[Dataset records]
──────────

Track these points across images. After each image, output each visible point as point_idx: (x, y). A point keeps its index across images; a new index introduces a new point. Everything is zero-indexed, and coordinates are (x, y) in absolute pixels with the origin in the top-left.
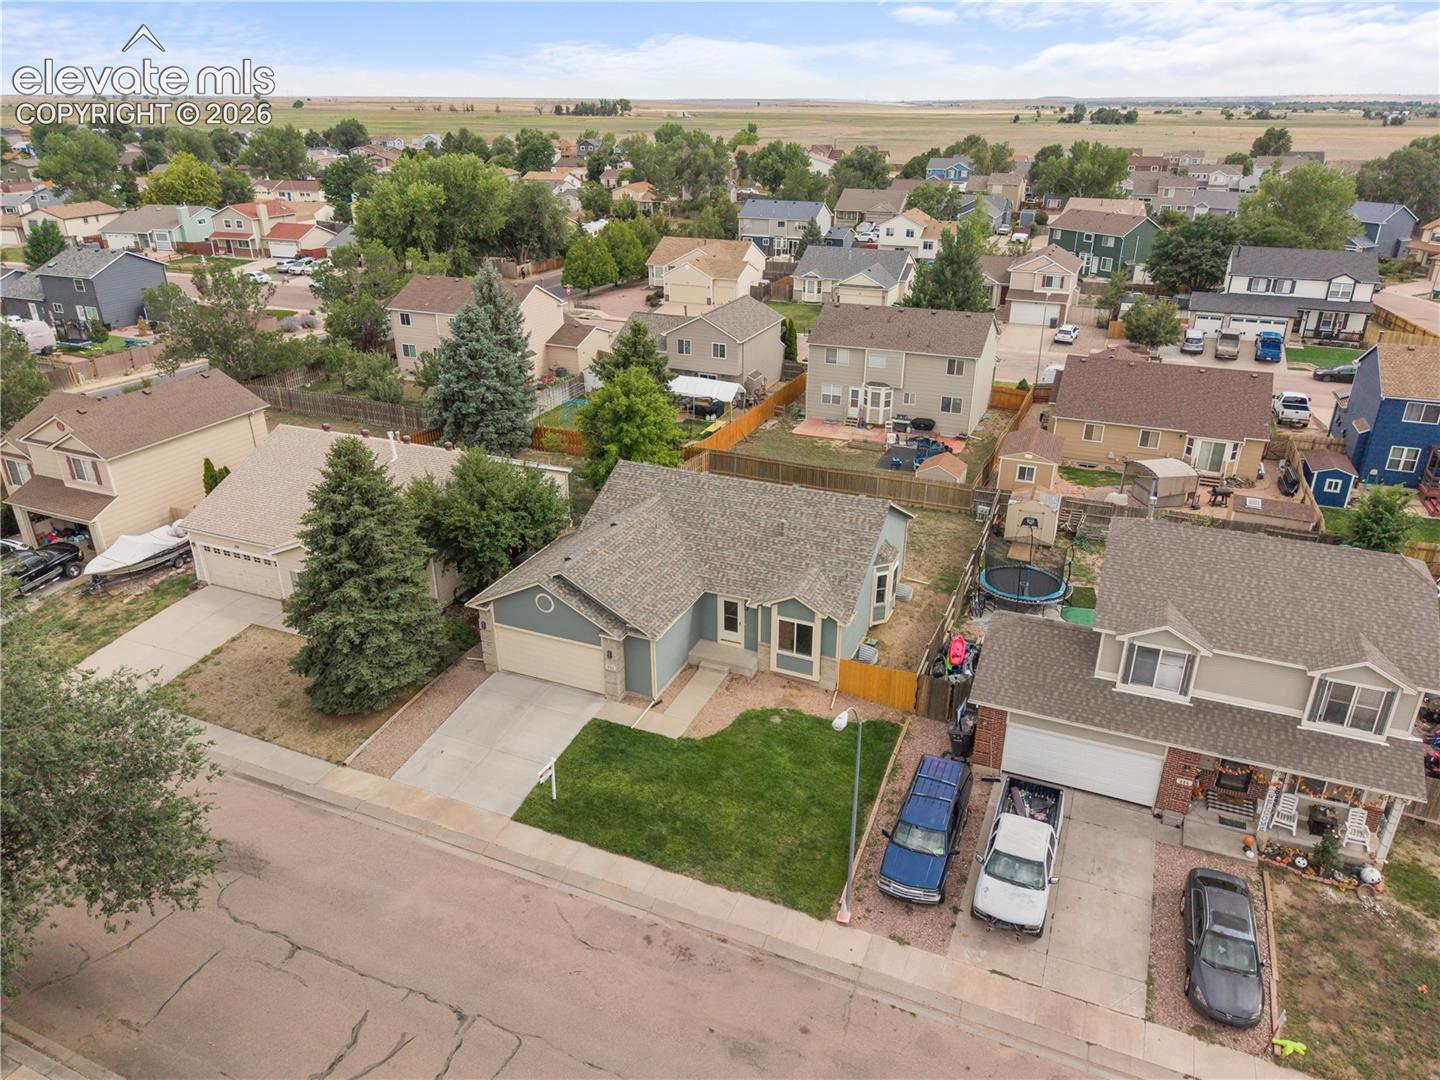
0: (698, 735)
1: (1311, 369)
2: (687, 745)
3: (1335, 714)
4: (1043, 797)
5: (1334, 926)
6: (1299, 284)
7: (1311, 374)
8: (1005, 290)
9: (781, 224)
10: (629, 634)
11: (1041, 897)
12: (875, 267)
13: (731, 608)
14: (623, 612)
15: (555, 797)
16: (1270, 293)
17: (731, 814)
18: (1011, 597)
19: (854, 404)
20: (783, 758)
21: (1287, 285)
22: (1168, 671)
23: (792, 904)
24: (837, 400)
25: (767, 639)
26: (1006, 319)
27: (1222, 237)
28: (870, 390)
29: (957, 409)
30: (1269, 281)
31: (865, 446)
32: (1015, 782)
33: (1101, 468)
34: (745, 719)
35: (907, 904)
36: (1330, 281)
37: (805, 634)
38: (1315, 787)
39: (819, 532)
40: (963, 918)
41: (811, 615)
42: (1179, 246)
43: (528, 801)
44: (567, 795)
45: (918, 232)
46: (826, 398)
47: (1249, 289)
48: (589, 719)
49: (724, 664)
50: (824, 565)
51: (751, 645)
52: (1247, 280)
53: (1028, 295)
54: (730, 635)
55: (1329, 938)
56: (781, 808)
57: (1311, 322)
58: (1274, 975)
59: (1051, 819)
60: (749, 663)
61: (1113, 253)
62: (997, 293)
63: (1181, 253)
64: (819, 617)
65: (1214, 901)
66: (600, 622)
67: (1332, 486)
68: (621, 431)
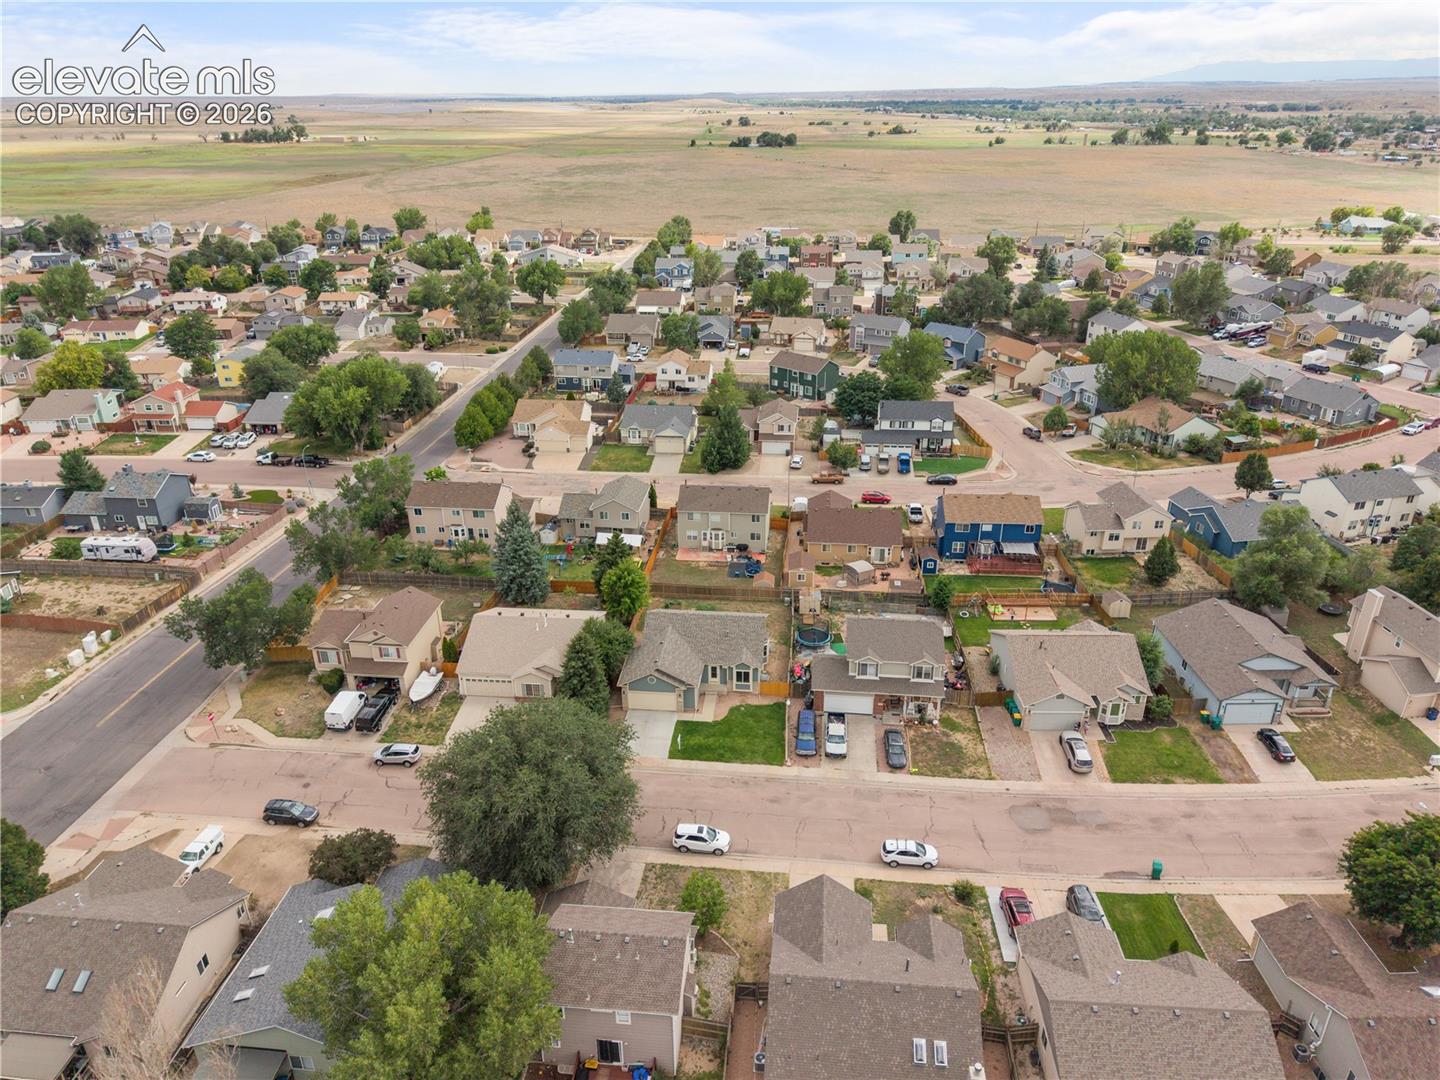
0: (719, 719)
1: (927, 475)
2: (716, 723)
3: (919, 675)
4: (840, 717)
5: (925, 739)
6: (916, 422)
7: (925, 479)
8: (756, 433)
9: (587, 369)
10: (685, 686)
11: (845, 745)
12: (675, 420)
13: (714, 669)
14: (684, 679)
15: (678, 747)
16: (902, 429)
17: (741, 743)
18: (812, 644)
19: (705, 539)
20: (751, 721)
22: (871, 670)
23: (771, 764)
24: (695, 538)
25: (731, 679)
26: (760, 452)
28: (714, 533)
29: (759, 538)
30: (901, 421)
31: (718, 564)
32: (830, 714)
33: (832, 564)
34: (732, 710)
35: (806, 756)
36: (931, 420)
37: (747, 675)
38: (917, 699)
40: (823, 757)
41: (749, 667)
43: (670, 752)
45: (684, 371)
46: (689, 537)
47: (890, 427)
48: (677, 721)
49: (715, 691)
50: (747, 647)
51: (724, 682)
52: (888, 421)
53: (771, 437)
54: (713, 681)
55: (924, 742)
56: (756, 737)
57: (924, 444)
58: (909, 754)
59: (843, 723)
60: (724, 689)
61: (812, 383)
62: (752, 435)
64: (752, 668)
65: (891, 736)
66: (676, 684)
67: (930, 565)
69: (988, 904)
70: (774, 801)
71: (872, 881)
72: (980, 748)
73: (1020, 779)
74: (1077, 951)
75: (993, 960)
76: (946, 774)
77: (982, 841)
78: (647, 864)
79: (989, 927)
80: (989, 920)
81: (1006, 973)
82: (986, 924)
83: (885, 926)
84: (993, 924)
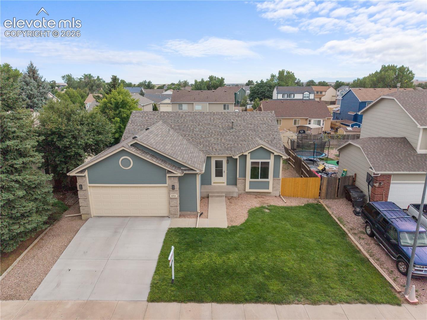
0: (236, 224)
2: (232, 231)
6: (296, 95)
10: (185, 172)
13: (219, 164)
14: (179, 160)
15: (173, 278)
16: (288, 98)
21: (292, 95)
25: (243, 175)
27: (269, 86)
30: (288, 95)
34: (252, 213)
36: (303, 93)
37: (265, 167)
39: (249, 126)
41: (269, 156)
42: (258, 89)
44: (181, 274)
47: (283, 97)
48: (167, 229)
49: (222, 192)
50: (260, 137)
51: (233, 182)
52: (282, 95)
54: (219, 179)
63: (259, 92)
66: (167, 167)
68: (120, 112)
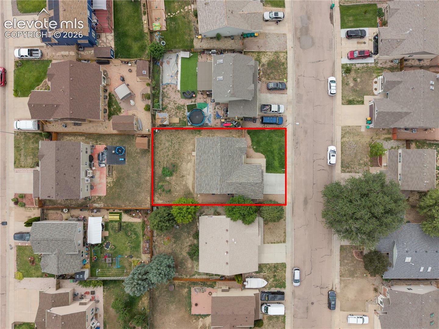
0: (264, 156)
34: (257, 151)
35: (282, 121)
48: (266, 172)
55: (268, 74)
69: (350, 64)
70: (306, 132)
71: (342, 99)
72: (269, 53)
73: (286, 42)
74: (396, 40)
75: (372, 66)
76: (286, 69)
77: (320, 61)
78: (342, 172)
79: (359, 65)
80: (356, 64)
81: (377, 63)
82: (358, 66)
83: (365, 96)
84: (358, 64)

──────────

Identify every line of the items above that contains the word "absolute", and copy each such line in full. Case counts.

Track these points across images. After each image, output each visible point as point_idx: (x, y). A point keeps its index across images; a new index introduces a new point. Everything is zero-indexed, and coordinates are (x, y) in absolute pixels with the origin in the top-left.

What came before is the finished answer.